Father Aron, her counselor at the school, hesitated at first, but I explained the situation honestly, although not wholly. He remembered Lina well, liked her from what I gathered. And he sounded disappointed about how she’d left the school. She’d had great promise, which I knew, but she never quite fit in, never tried to make friends, and kept to herself for the few months she was in attendance. Months. Not a full year. Her grades had been fine, excellent in fact. She’d have made the Dean’s list if she’d kept on the track she was on. But out of the blue, she’d met with him to tell him she was leaving. That she needed time. Told him exactly what she’d told me last night.
Except that she hadn’t told her sister or Raphael that she up and left.
She’d lied to my face, and she’d lied well. Casually, almost.
I gave Lina until noon before I tried calling her the first time, not expecting an answer. I didn’t get one. I tried her twice more before I dropped it, knowing she wouldn’t answer but wanting to give her the opportunity to before I showed up at the club tonight.
Did she wonder about the consequences I mentioned? Did she think I was kidding?

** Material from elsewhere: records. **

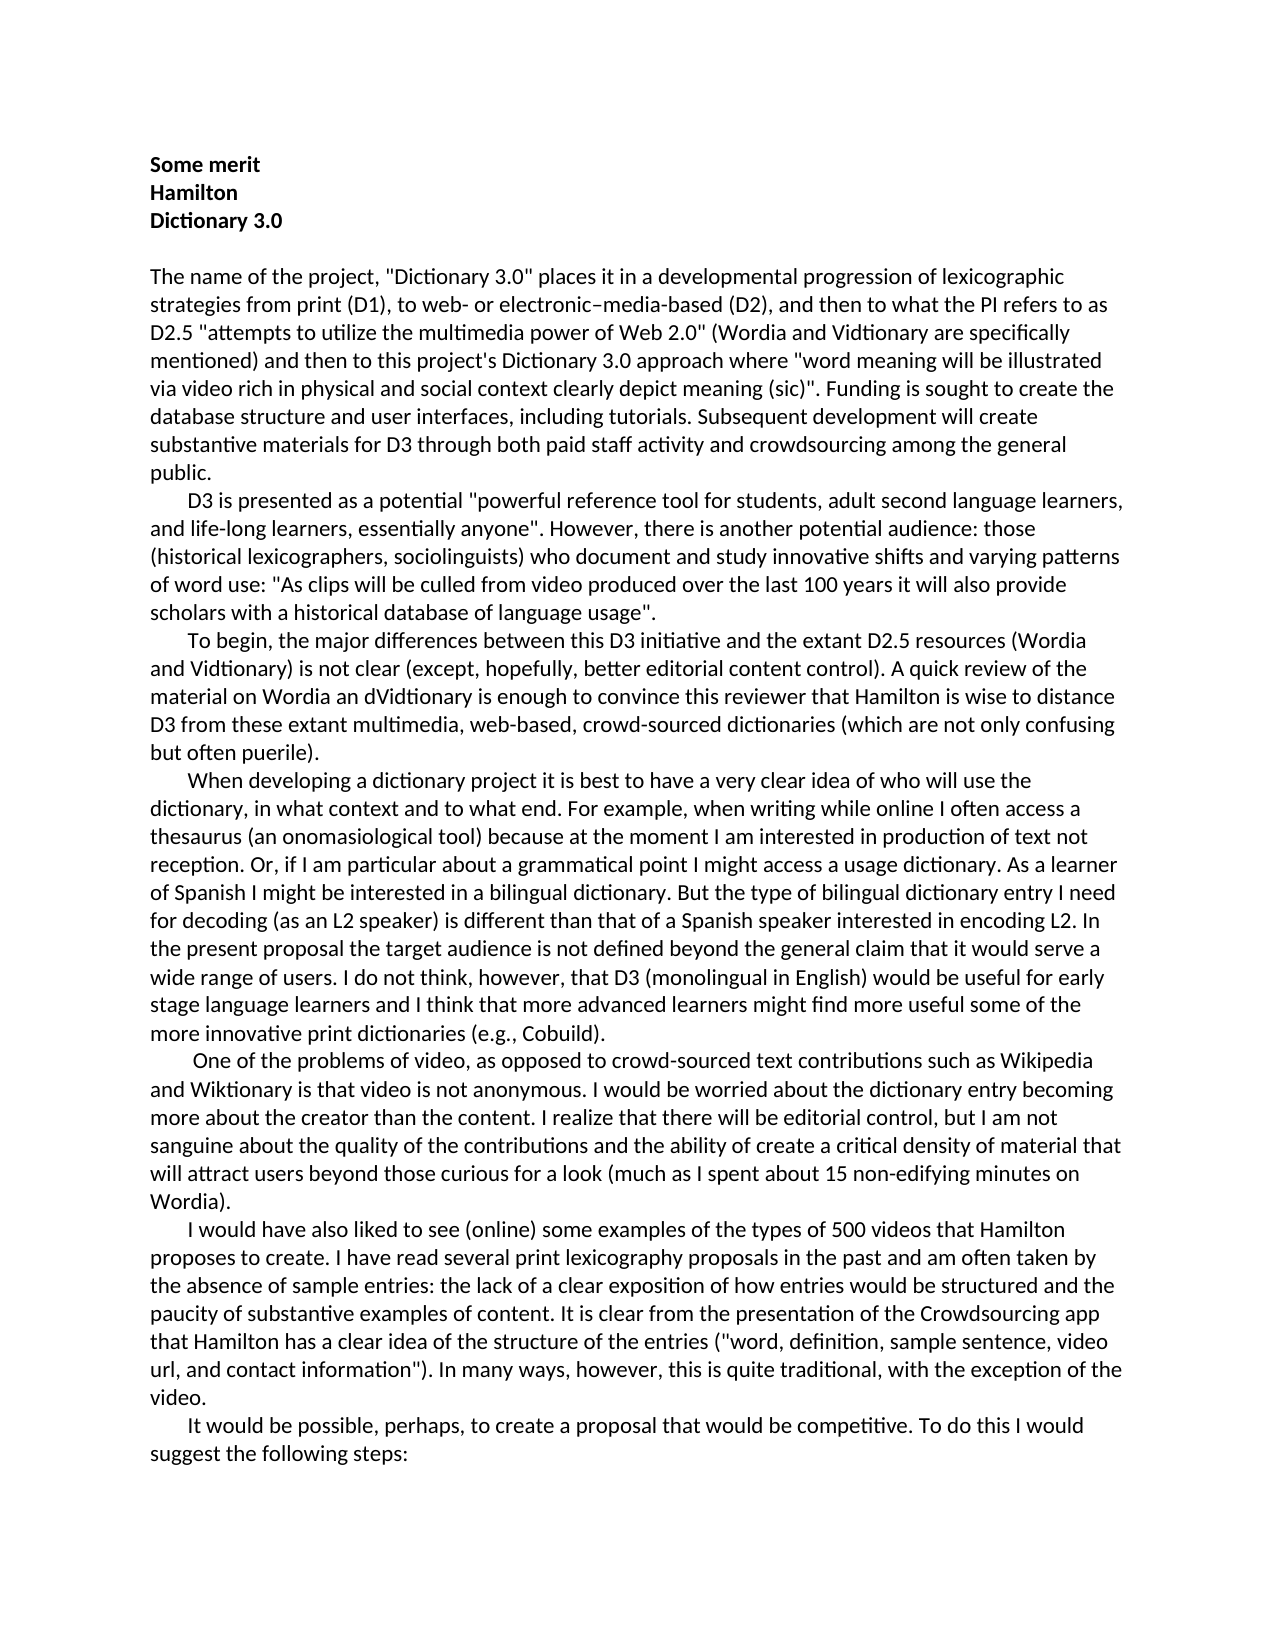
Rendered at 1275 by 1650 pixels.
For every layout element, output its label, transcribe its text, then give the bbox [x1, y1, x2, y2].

text To begin, the major differences between this D3 initiative and the extant D2.5 resources (Wordia and Vidtionary) is not clear (except, hopefully, better editorial content control). A quick review of the material on Wordia an dVidtionary is enough to convince this reviewer that Hamilton is wise to distance D3 from these extant multimedia, web-based, crowd-sourced dictionaries (which are not only confusing but often puerile). [150, 626, 1125, 766]
text The name of the project, "Dictionary 3.0" places it in a developmental progression of lexicographic strategies from print (D1), to web- or electronic–media-based (D2), and then to what the PI refers to as D2.5 "attempts to utilize the multimedia power of Web 2.0" (Wordia and Vidtionary are specifically mentioned) and then to this project's Dictionary 3.0 approach where "word meaning will be illustrated via video rich in physical and social context clearly depict meaning (sic)". Funding is sought to create the database structure and user interfaces, including tutorials. Subsequent development will create substantive materials for D3 through both paid staff activity and crowdsourcing among the general public. [150, 262, 1125, 486]
text Hamilton [150, 178, 1125, 206]
text Some merit [150, 150, 1125, 178]
text When developing a dictionary project it is best to have a very clear idea of who will use the dictionary, in what context and to what end. For example, when writing while online I often access a thesaurus (an onomasiological tool) because at the moment I am interested in production of text not reception. Or, if I am particular about a grammatical point I might access a usage dictionary. As a learner of Spanish I might be interested in a bilingual dictionary. But the type of bilingual dictionary entry I need for decoding (as an L2 speaker) is different than that of a Spanish speaker interested in encoding L2. In the present proposal the target audience is not defined beyond the general claim that it would serve a wide range of users. I do not think, however, that D3 (monolingual in English) would be useful for early stage language learners and I think that more advanced learners might find more useful some of the more innovative print dictionaries (e.g., Cobuild). [150, 766, 1125, 1047]
text Dictionary 3.0 [150, 206, 1125, 234]
text I would have also liked to see (online) some examples of the types of 500 videos that Hamilton proposes to create. I have read several print lexicography proposals in the past and am often taken by the absence of sample entries: the lack of a clear exposition of how entries would be structured and the paucity of substantive examples of content. It is clear from the presentation of the Crowdsourcing app that Hamilton has a clear idea of the structure of the entries ("word, definition, sample sentence, video url, and contact information"). In many ways, however, this is quite traditional, with the exception of the video. [150, 1215, 1125, 1411]
text One of the problems of video, as opposed to crowd-sourced text contributions such as Wikipedia and Wiktionary is that video is not anonymous. I would be worried about the dictionary entry becoming more about the creator than the content. I realize that there will be editorial control, but I am not sanguine about the quality of the contributions and the ability of create a critical density of material that will attract users beyond those curious for a look (much as I spent about 15 non-edifying minutes on Wordia). [150, 1047, 1125, 1215]
text It would be possible, perhaps, to create a proposal that would be competitive. To do this I would suggest the following steps: [150, 1411, 1125, 1467]
text D3 is presented as a potential "powerful reference tool for students, adult second language learners, and life-long learners, essentially anyone". However, there is another potential audience: those (historical lexicographers, sociolinguists) who document and study innovative shifts and varying patterns of word use: "As clips will be culled from video produced over the last 100 years it will also provide scholars with a historical database of language usage". [150, 486, 1125, 626]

After dinner, I showered and changed into dark slacks and a navy button-down shirt, put on my coat and gloves, and headed outside. I waved a taxi over and climbed in, getting to the club about twenty minutes later.
I arrived at prime time, and when I walked inside, I felt a sense of relief when I heard the piano music. It was her. I didn’t have to see her to know she played. But tonight’s music sounded darker, more intense.